Segment Start: TEXT BLOCK
Hey Ryan,
I just got uploaded the small sample data into the Hbase-0.89. I will post
the Map Reduce code after completing the test. I need to get rid of the
exception which I am facing now. When I run the Map Reduce program in my
machine I am getting the following error.
................
................
at org.apache.hadoop.mapred.MapTask.run(MapTask.java:317)
at org.apache.hadoop.mapred.Child$4.run(Child.java:217)
at java.security.AccessController.doPrivileged(Native Method)
at javax.security.auth.Subject.doAs(Subject.java:396)
at
org.apache.hadoop.security.UserGroupInformation.doAs(UserGroupInformation.java:1063)
at org.apache.hadoop.mapred.Child.main(Child.java:211)
*attempt_201102010535_0004_m_000000_0:
org.apache.hadoop.hbase.client.NoServerForRegionException: Timed out trying
to locate root region*
attempt_201102010535_0004_m_000000_0: at
org.apache.hadoop.hbase.client.HConnectionManager$TableServers.locateRootRegion(HConnectionManager.java:1089)
Segment End: TEXT BLOCK
▶ **ASSIGNMENT**
Answer from the forum post:
(a) Into which HBase version was the small sample data uploaded?
(b) What does the writer plan to post after completing the test?
(c) What message accompanies the NoServerForRegionException in the error output?
Segment Start: LISTED RECORDS
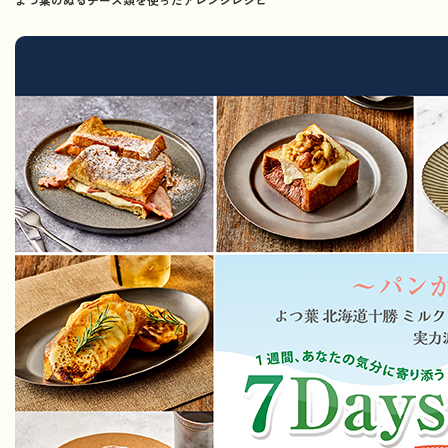
よつ葉のぬるチーズ類を使ったアレンジレシピ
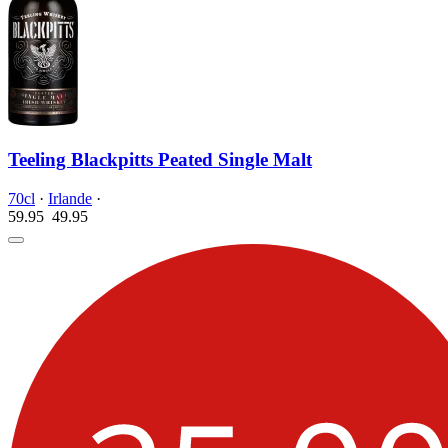
Teeling Blackpitts Peated Single Malt
70cl
·
Irlande
·
59.95
49.
95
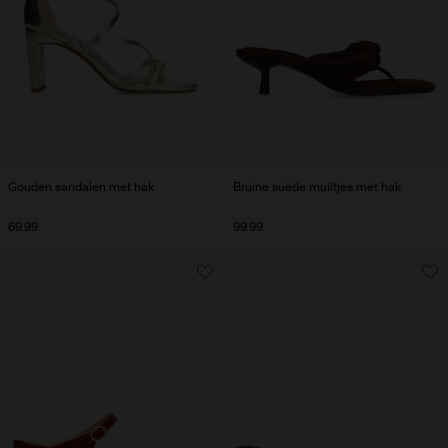
Gouden sandalen met hak
Bruine suède muiltjes met hak
69.99
99.99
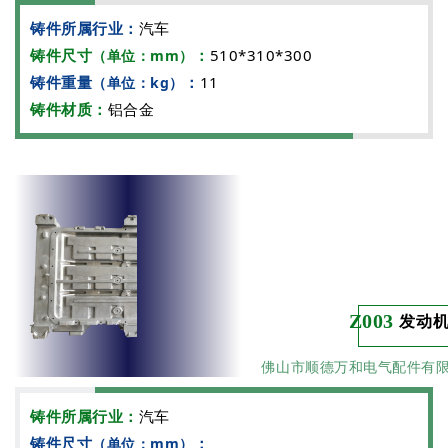
铸件所属行业：
汽车
铸件尺寸
：
510*310*300
（单位：mm）
铸件重量
：
11
（单位：kg）
铸件材质：
铝合金
Z003
发动
佛山市顺德万和电气配件有
铸件所属行业：
汽车
铸件尺寸
：
（单位：mm）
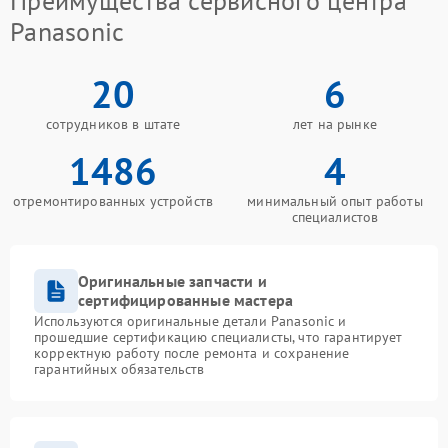
Преимущества сервисного центра
Panasonic
20
6
сотрудников в штате
лет на рынке
1486
4
отремонтированных устройств
минимальный опыт работы
специалистов
Оригинальные запчасти и
сертифицированные мастера
Используются оригинальные детали Panasonic и
прошедшие сертификацию специалисты, что гарантирует
корректную работу после ремонта и сохранение
гарантийных обязательств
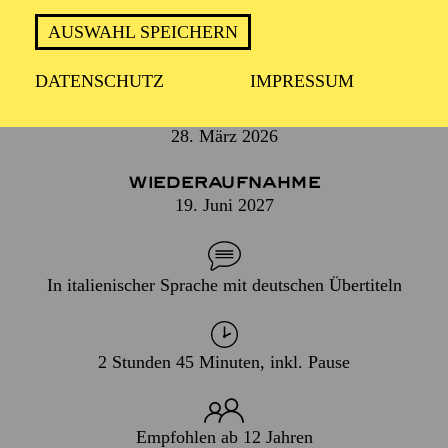
FARBENREICHER MUSIK UND
HOLLYWOOD-CHARME
AUSWAHL SPEICHERN
DATENSCHUTZ
IMPRESSUM
PREMIERE
28. März 2026
WIEDERAUFNAHME
19. Juni 2027
In italienischer Sprache mit deutschen Übertiteln
2 Stunden 45 Minuten, inkl. Pause
Empfohlen ab 12 Jahren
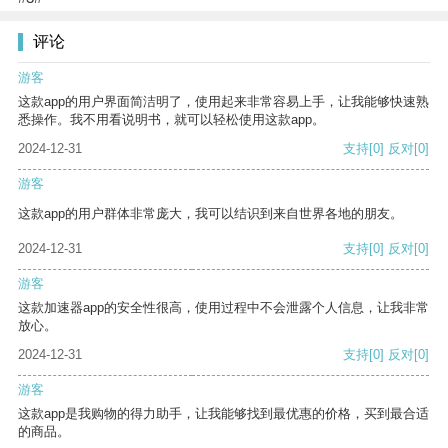
评论
游客
这款app的用户界面简洁明了，使用起来非常容易上手，让我能够快速熟
悉操作。我不用看说明书，就可以轻松使用这款app。
2024-12-31
支持
[0]
反对
[0]
游客
这款app的用户群体非常庞大，我可以结识到来自世界各地的朋友。
2024-12-31
支持
[0]
反对
[0]
游客
这款加速器app的安全性很高，使用过程中不会泄露个人信息，让我非常
放心。
2024-12-31
支持
[0]
反对
[0]
游客
这款app是我购物的得力助手，让我能够找到最优惠的价格，买到最合适
的商品。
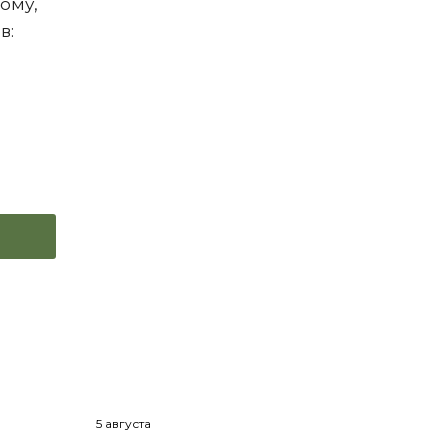
ому,
в:
5 августа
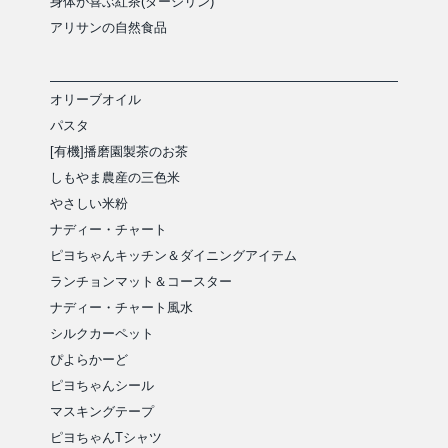
身体が喜ぶ紅茶(ダージリン)
アリサンの自然食品
オリーブオイル
パスタ
[有機]播磨園製茶のお茶
しもやま農産の三色米
やさしい米粉
ナディー・チャート
ピヨちゃんキッチン＆ダイニングアイテム
ランチョンマット＆コースター
ナディー・チャート風水
シルクカーペット
ぴよらかーど
ピヨちゃんシール
マスキングテープ
ピヨちゃんTシャツ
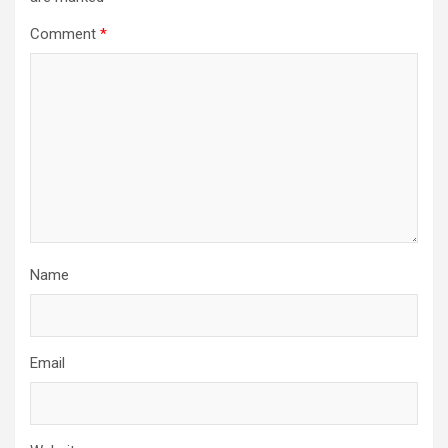
Comment
*
Name
Email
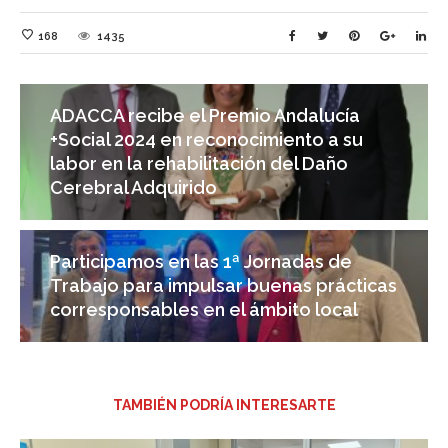
168
1435
ADACCA recibe el Premio Andalucía
+Social 2024 en reconocimiento a su
labor en la rehabilitación del Daño
Cerebral Adquirido
Participamos en las 1ª Jornadas de
Trabajo para impulsar buenas prácticas
corresponsables en el ámbito local
TAMBIÉN PODRÍA INTERESARTE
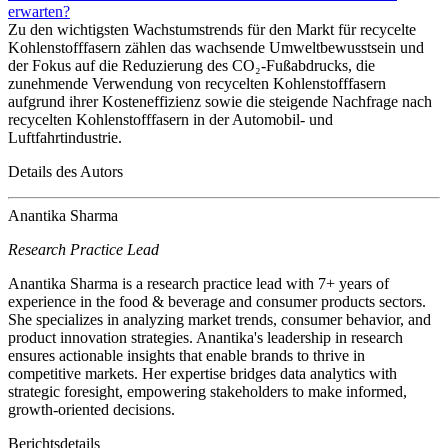
erwarten?
Zu den wichtigsten Wachstumstrends für den Markt für recycelte
Kohlenstofffasern zählen das wachsende Umweltbewusstsein und
der Fokus auf die Reduzierung des CO₂-Fußabdrucks, die
zunehmende Verwendung von recycelten Kohlenstofffasern
aufgrund ihrer Kosteneffizienz sowie die steigende Nachfrage nach
recycelten Kohlenstofffasern in der Automobil- und
Luftfahrtindustrie.
Details des Autors
Anantika Sharma
Research Practice Lead
Anantika Sharma is a research practice lead with 7+ years of
experience in the food & beverage and consumer products sectors.
She specializes in analyzing market trends, consumer behavior, and
product innovation strategies. Anantika's leadership in research
ensures actionable insights that enable brands to thrive in
competitive markets. Her expertise bridges data analytics with
strategic foresight, empowering stakeholders to make informed,
growth-oriented decisions.
Berichtsdetails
Segment End: LISTED RECORDS
▶ **EXERCISE RESULT**
(a) Hbase-0.89
(b) The Map Reduce code
(c) "Timed out trying to locate root region"